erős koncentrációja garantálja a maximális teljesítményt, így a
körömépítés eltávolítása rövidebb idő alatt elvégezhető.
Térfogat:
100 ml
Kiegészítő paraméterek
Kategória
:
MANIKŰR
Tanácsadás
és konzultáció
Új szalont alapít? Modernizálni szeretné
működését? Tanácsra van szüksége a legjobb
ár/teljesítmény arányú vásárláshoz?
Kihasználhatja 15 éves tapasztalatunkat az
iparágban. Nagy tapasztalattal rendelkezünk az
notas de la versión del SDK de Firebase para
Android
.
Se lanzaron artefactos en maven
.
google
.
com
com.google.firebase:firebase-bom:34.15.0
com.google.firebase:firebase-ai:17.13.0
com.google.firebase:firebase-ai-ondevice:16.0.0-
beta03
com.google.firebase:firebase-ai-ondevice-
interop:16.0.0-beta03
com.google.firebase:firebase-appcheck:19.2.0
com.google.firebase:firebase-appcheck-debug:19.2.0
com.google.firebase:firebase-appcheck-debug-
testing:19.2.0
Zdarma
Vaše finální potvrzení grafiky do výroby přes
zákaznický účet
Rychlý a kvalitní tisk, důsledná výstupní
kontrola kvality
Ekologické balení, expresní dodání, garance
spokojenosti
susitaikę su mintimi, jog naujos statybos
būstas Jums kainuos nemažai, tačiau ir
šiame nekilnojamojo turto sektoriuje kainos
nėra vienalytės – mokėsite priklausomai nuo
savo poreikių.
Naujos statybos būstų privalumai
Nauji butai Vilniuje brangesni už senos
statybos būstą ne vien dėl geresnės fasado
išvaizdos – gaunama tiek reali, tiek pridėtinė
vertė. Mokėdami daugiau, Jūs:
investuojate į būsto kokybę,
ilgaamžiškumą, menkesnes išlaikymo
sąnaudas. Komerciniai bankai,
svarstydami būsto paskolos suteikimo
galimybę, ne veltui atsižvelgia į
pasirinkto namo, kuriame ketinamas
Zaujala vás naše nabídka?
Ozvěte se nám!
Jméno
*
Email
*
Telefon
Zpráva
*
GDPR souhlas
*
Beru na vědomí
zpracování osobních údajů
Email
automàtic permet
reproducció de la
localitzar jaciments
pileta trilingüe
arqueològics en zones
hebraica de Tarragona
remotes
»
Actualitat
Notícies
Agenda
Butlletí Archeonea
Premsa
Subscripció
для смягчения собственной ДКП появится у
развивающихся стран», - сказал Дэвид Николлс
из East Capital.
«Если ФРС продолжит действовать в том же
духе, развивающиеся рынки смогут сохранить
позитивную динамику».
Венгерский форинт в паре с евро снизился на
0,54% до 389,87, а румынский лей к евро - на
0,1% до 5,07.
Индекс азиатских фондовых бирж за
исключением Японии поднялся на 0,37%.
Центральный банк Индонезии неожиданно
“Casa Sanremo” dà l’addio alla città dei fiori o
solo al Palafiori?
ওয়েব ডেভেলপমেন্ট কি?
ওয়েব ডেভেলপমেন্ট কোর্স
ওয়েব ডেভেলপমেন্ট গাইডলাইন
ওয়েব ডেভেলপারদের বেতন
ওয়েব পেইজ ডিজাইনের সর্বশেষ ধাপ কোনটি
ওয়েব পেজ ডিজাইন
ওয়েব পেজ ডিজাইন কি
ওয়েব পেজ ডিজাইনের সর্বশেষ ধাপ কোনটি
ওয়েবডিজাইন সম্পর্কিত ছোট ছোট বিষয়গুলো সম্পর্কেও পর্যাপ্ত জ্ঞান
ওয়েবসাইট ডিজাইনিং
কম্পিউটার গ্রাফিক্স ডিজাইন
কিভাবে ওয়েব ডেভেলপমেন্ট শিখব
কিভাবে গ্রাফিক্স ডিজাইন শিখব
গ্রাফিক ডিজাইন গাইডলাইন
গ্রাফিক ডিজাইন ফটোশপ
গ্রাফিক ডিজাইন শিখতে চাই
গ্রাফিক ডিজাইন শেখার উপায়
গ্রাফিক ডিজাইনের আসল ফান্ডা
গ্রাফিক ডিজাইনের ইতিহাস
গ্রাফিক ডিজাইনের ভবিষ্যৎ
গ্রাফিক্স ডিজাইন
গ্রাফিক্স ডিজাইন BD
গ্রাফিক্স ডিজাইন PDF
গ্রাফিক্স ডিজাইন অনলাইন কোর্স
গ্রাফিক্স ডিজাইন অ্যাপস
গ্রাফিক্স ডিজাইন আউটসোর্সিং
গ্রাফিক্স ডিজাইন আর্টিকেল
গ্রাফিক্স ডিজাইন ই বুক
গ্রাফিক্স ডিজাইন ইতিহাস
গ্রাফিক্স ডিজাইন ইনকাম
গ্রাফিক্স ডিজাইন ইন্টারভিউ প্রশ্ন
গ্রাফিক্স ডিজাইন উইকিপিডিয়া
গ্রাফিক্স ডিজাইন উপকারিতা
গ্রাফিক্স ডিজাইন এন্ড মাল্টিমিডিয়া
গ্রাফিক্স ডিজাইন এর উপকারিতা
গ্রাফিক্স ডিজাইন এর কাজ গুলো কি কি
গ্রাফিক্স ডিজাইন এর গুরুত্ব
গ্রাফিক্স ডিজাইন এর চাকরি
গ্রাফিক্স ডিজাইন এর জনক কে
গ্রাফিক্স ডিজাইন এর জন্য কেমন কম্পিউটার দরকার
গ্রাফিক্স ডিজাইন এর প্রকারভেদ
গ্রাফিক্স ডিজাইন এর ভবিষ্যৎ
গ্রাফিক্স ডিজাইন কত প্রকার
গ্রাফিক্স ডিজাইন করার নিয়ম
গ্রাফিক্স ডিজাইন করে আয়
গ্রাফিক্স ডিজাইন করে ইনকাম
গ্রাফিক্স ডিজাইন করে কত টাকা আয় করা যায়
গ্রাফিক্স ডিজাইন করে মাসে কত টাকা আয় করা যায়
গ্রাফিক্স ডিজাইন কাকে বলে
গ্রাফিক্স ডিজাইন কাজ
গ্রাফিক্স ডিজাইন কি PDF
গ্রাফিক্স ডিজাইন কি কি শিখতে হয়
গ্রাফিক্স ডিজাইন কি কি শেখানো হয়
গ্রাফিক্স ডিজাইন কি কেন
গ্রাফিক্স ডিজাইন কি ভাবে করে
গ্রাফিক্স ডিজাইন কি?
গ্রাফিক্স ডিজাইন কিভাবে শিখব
----
What you have to do:
Retype every line of text from the entries above without changing any of it.

Answer section:
erős koncentrációja garantálja a maximális teljesítményt, így a
körömépítés eltávolítása rövidebb idő alatt elvégezhető.
Térfogat:
100 ml
Kiegészítő paraméterek
Kategória
:
MANIKŰR
Tanácsadás
és konzultáció
Új szalont alapít? Modernizálni szeretné
működését? Tanácsra van szüksége a legjobb
ár/teljesítmény arányú vásárláshoz?
Kihasználhatja 15 éves tapasztalatunkat az
iparágban. Nagy tapasztalattal rendelkezünk az
notas de la versión del SDK de Firebase para
Android
.
Se lanzaron artefactos en maven
.
google
.
com
com.google.firebase:firebase-bom:34.15.0
com.google.firebase:firebase-ai:17.13.0
com.google.firebase:firebase-ai-ondevice:16.0.0-
beta03
com.google.firebase:firebase-ai-ondevice-
interop:16.0.0-beta03
com.google.firebase:firebase-appcheck:19.2.0
com.google.firebase:firebase-appcheck-debug:19.2.0
com.google.firebase:firebase-appcheck-debug-
testing:19.2.0
Zdarma
Vaše finální potvrzení grafiky do výroby přes
zákaznický účet
Rychlý a kvalitní tisk, důsledná výstupní
kontrola kvality
Ekologické balení, expresní dodání, garance
spokojenosti
susitaikę su mintimi, jog naujos statybos
būstas Jums kainuos nemažai, tačiau ir
šiame nekilnojamojo turto sektoriuje kainos
nėra vienalytės – mokėsite priklausomai nuo
savo poreikių.
Naujos statybos būstų privalumai
Nauji butai Vilniuje brangesni už senos
statybos būstą ne vien dėl geresnės fasado
išvaizdos – gaunama tiek reali, tiek pridėtinė
vertė. Mokėdami daugiau, Jūs:
investuojate į būsto kokybę,
ilgaamžiškumą, menkesnes išlaikymo
sąnaudas. Komerciniai bankai,
svarstydami būsto paskolos suteikimo
galimybę, ne veltui atsižvelgia į
pasirinkto namo, kuriame ketinamas
Zaujala vás naše nabídka?
Ozvěte se nám!
Jméno
*
Email
*
Telefon
Zpráva
*
GDPR souhlas
*
Beru na vědomí
zpracování osobních údajů
Email
automàtic permet
reproducció de la
localitzar jaciments
pileta trilingüe
arqueològics en zones
hebraica de Tarragona
remotes
»
Actualitat
Notícies
Agenda
Butlletí Archeonea
Premsa
Subscripció
для смягчения собственной ДКП появится у
развивающихся стран», - сказал Дэвид Николлс
из East Capital.
«Если ФРС продолжит действовать в том же
духе, развивающиеся рынки смогут сохранить
позитивную динамику».
Венгерский форинт в паре с евро снизился на
0,54% до 389,87, а румынский лей к евро - на
0,1% до 5,07.
Индекс азиатских фондовых бирж за
исключением Японии поднялся на 0,37%.
Центральный банк Индонезии неожиданно
“Casa Sanremo” dà l’addio alla città dei fiori o
solo al Palafiori?
ওয়েব ডেভেলপমেন্ট কি?
ওয়েব ডেভেলপমেন্ট কোর্স
ওয়েব ডেভেলপমেন্ট গাইডলাইন
ওয়েব ডেভেলপারদের বেতন
ওয়েব পেইজ ডিজাইনের সর্বশেষ ধাপ কোনটি
ওয়েব পেজ ডিজাইন
ওয়েব পেজ ডিজাইন কি
ওয়েব পেজ ডিজাইনের সর্বশেষ ধাপ কোনটি
ওয়েবডিজাইন সম্পর্কিত ছোট ছোট বিষয়গুলো সম্পর্কেও পর্যাপ্ত জ্ঞান
ওয়েবসাইট ডিজাইনিং
কম্পিউটার গ্রাফিক্স ডিজাইন
কিভাবে ওয়েব ডেভেলপমেন্ট শিখব
কিভাবে গ্রাফিক্স ডিজাইন শিখব
গ্রাফিক ডিজাইন গাইডলাইন
গ্রাফিক ডিজাইন ফটোশপ
গ্রাফিক ডিজাইন শিখতে চাই
গ্রাফিক ডিজাইন শেখার উপায়
গ্রাফিক ডিজাইনের আসল ফান্ডা
গ্রাফিক ডিজাইনের ইতিহাস
গ্রাফিক ডিজাইনের ভবিষ্যৎ
গ্রাফিক্স ডিজাইন
গ্রাফিক্স ডিজাইন BD
গ্রাফিক্স ডিজাইন PDF
গ্রাফিক্স ডিজাইন অনলাইন কোর্স
গ্রাফিক্স ডিজাইন অ্যাপস
গ্রাফিক্স ডিজাইন আউটসোর্সিং
গ্রাফিক্স ডিজাইন আর্টিকেল
গ্রাফিক্স ডিজাইন ই বুক
গ্রাফিক্স ডিজাইন ইতিহাস
গ্রাফিক্স ডিজাইন ইনকাম
গ্রাফিক্স ডিজাইন ইন্টারভিউ প্রশ্ন
গ্রাফিক্স ডিজাইন উইকিপিডিয়া
গ্রাফিক্স ডিজাইন উপকারিতা
গ্রাফিক্স ডিজাইন এন্ড মাল্টিমিডিয়া
গ্রাফিক্স ডিজাইন এর উপকারিতা
গ্রাফিক্স ডিজাইন এর কাজ গুলো কি কি
গ্রাফিক্স ডিজাইন এর গুরুত্ব
গ্রাফিক্স ডিজাইন এর চাকরি
গ্রাফিক্স ডিজাইন এর জনক কে
গ্রাফিক্স ডিজাইন এর জন্য কেমন কম্পিউটার দরকার
গ্রাফিক্স ডিজাইন এর প্রকারভেদ
গ্রাফিক্স ডিজাইন এর ভবিষ্যৎ
গ্রাফিক্স ডিজাইন কত প্রকার
গ্রাফিক্স ডিজাইন করার নিয়ম
গ্রাফিক্স ডিজাইন করে আয়
গ্রাফিক্স ডিজাইন করে ইনকাম
গ্রাফিক্স ডিজাইন করে কত টাকা আয় করা যায়
গ্রাফিক্স ডিজাইন করে মাসে কত টাকা আয় করা যায়
গ্রাফিক্স ডিজাইন কাকে বলে
গ্রাফিক্স ডিজাইন কাজ
গ্রাফিক্স ডিজাইন কি PDF
গ্রাফিক্স ডিজাইন কি কি শিখতে হয়
গ্রাফিক্স ডিজাইন কি কি শেখানো হয়
গ্রাফিক্স ডিজাইন কি কেন
গ্রাফিক্স ডিজাইন কি ভাবে করে
গ্রাফিক্স ডিজাইন কি?
গ্রাফিক্স ডিজাইন কিভাবে শিখব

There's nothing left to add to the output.